──────── SELECTED EXCERPT ────────
Consequently, there are two kinds of theology or divine science. One treats of divine things (res divinae), not as the subject of this science, but as [ontological] principles of the subject. This kind is the theology the philosophers pursue, and also is called metaphysics. The other theology considers divine things in right, as the subject of this science. And this is the theology offered in Sacred Scripture.[10]

6. Scientific Reasoning: Using principles to deduce conclusions.

Plato renounced the sophists, and all their works and pomps. Now Aristotle, as much as he also rejected the content of what they said, recognized how valuable was their invention of rhetoric, because he distinguished the form or structure of discourse from its content. And this fundamental distinction made it possible for Aristotle to invent formal logic. His Analytics was originally one book, the first or “prior” part devoted to the formal logic of the deductive syllogism, and the second or “posterior” part devoted to what Plato called “dianoetic deduction” and Aristotle calls “demonstration,” which is “a syllogism producing scientific knowledge.”

Let us begin our look at principles and conclusions, the second and third parts of an Aristotelian science, with an example much beloved by Aristotelians over the centuries. I’ve put it down in two forms.

  A: B:
 
All rational animals are risible.
All risible things are rational animals.
 
All humans are rational animals.
All humans are risible.
 
Therefore, all humans are risible. 
Therefore, all humans are rational animals.
──────── RECORD EXTRACTS ────────
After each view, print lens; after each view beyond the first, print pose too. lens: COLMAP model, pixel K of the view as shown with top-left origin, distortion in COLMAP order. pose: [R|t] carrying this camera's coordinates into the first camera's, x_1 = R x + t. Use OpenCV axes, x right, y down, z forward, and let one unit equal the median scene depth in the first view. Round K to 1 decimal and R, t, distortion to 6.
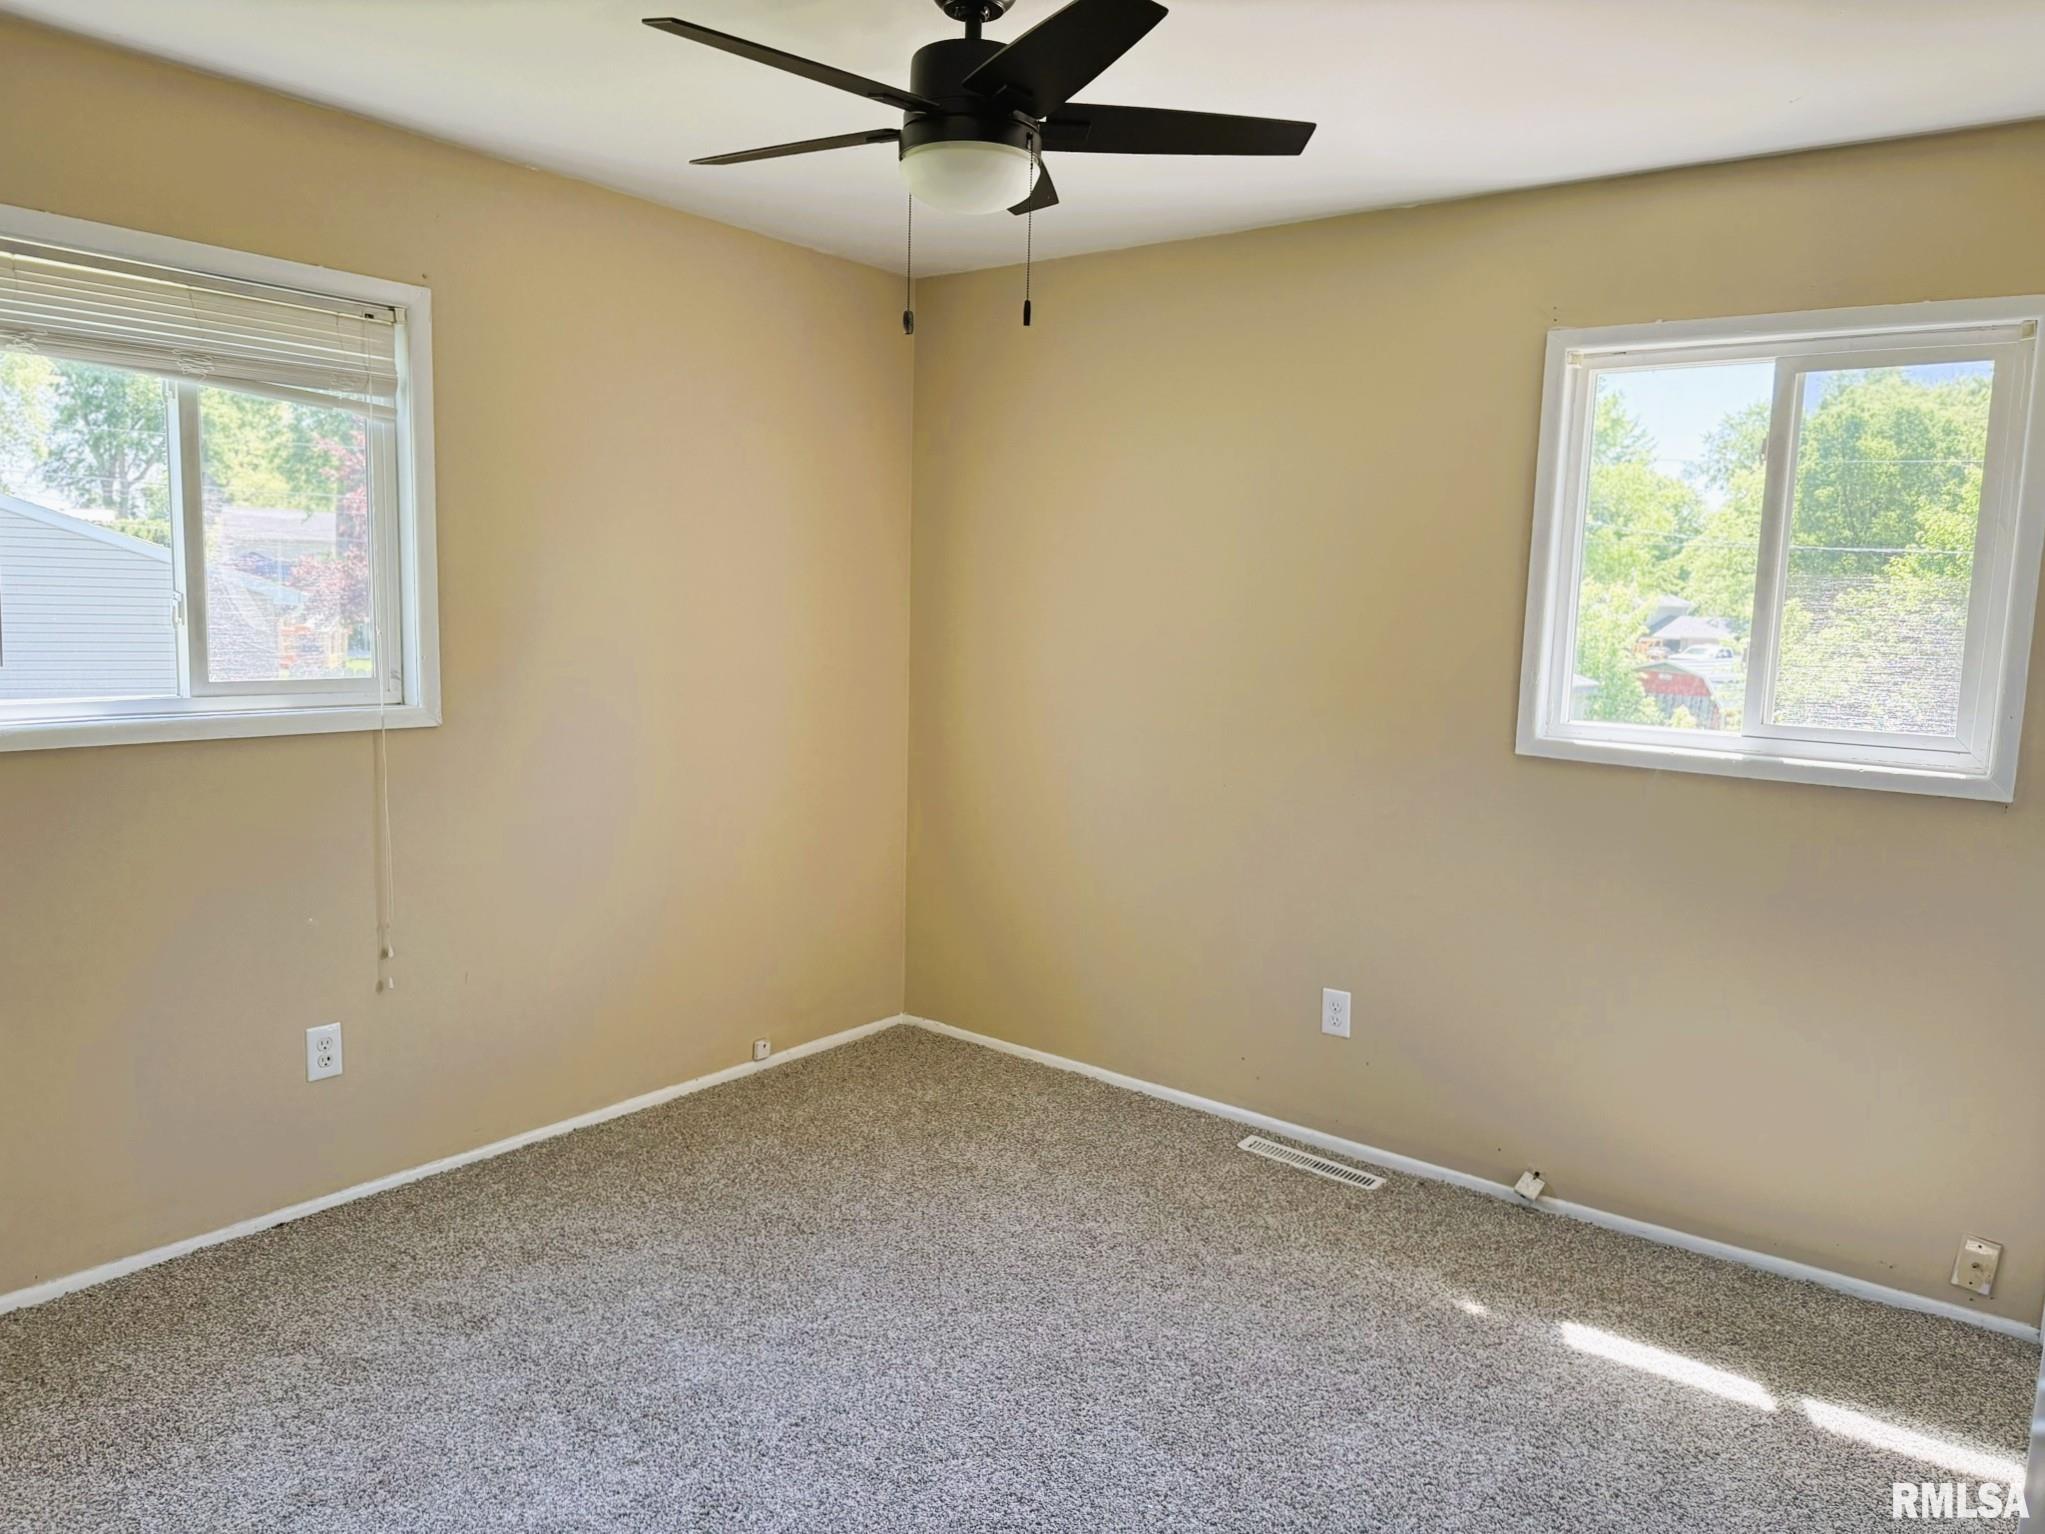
────────
──────── RECORD EXTRACTS ────────
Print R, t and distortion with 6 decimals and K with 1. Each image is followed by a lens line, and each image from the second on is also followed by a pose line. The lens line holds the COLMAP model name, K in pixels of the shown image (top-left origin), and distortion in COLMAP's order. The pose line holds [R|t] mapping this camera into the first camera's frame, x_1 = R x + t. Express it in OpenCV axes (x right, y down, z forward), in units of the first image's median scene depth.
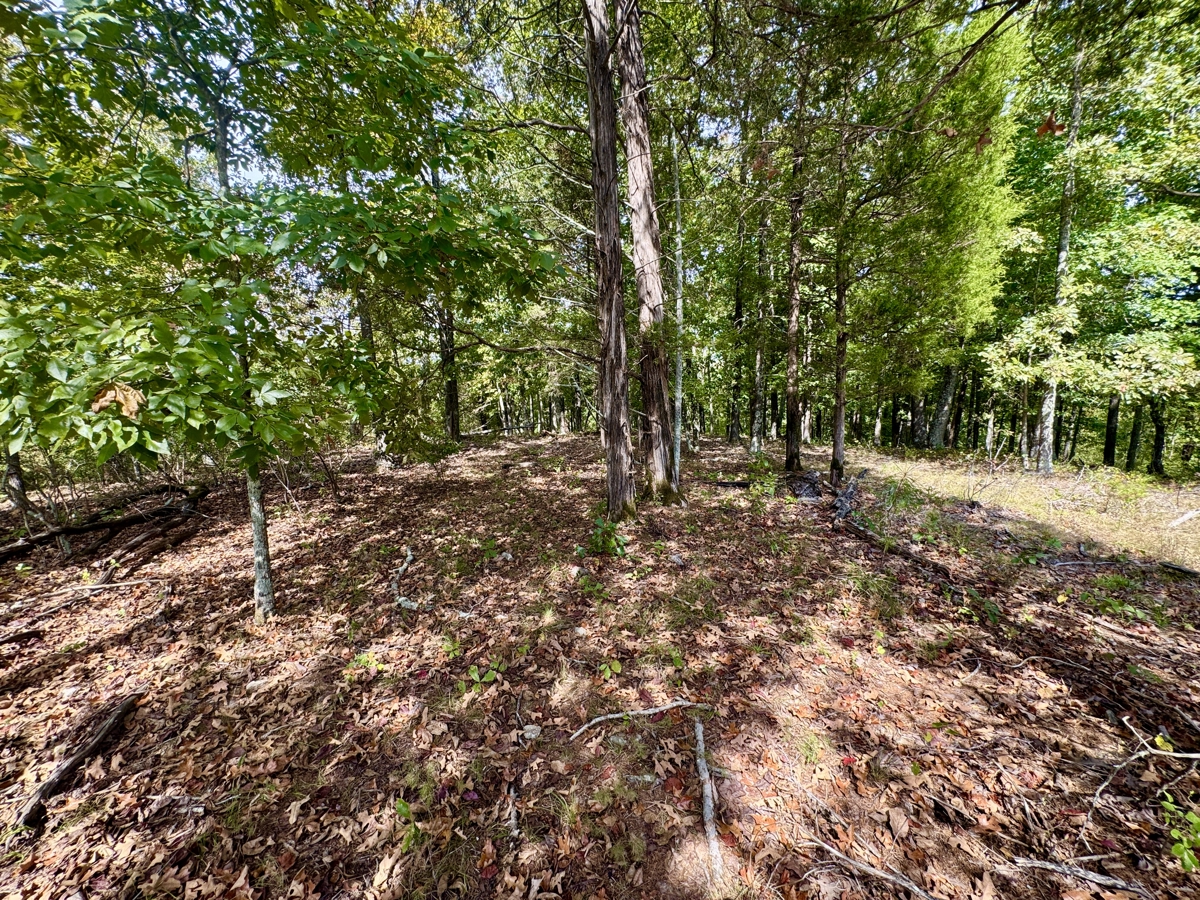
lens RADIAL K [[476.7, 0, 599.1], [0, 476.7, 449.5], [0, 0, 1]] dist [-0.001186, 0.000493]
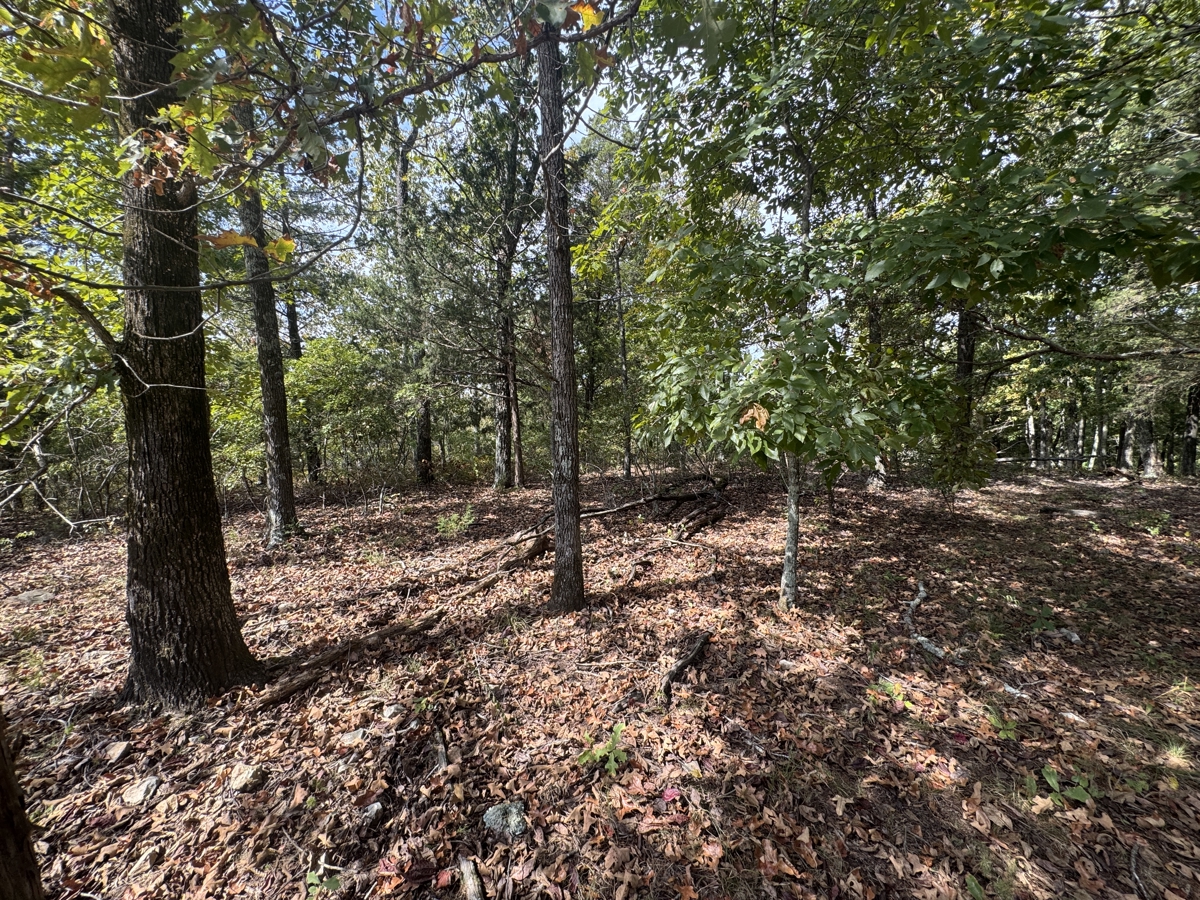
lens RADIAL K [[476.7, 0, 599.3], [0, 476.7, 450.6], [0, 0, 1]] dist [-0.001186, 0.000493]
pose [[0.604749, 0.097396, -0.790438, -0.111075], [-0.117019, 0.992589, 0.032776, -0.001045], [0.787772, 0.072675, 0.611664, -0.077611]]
────────
*EXERCISE TASKS:*
(a) Reproduce the passage on Aristotelian science word for word, everything from "Let us begin" down to "animals are risible.".
(b) Carry on the passage on Aristotelian science, picking up right after its final line.

*EXPECTED RESULTS:*
(a)
Let us begin our look at principles and conclusions, the second and third parts of an Aristotelian science, with an example much beloved by Aristotelians over the centuries. I’ve put it down in two forms.

  A: B:
 
All rational animals are risible.

(b)
Both syllogisms are valid, their conclusions follow necessarily from their premisses. And all six propositions are true. So both syllogisms are what logicians now call “sound,” meaning they combine validity of form and truth of premisses to yield a conclusion that must be true. Do we then have “scientific” knowledge of the conclusions? Not guaranteed, since the truths found in scientific knowledge must be necessary, not just in the formal sense that the conclusion follows necessarily from the premisses, but in what medieval Latin Aristotelians called the material sense, which considers their content. In these two arguments, the premisses contain propositions that are not just true but necessarily true, so the conclusions are necessarily true, as well.

 Now let me ask a question you might be asking yourself, if you haven’t already done this exercise in logic tutorial. How do we know that humans are risible, that is, have the capability to laugh, but “laughing” hyenas, who sound like they are laughing, don’t; laughter is just their call? The initial answer, of course, is that we see some people laughing about something. But that’s just one example, so we ask what is involved whenever humans laugh? Two things: we perceive an odd situation, which leads us to “animal”, and we recognize its oddity, which leads us to “rational.” So we laugh, or cry, which are two sides of the same coin, as the Greek dramatists recognized in following tragedy with a comic satyr play. So the risible thing must be a “rational animal”; this is what makes him “able to laugh.” How have we reasoned in this case? We start with a provisional conclusion; we have asked why it might be true; we have analyzed that provisional conclusion into its parts, its subject and predicate; we have searched for a “middle term” to unite the subject and predicate of the conclusion; we have then devised the major and minor premisses; and finally have drawn a conclusion. If the two premisses are not merely true but necessarily true, and our reasoning is valid, then our conclusion must be necessarily true, as well. Aristotle called his book Analysis, because he thought this is the way we search for demonstrations of necessary truths, at least most of the time.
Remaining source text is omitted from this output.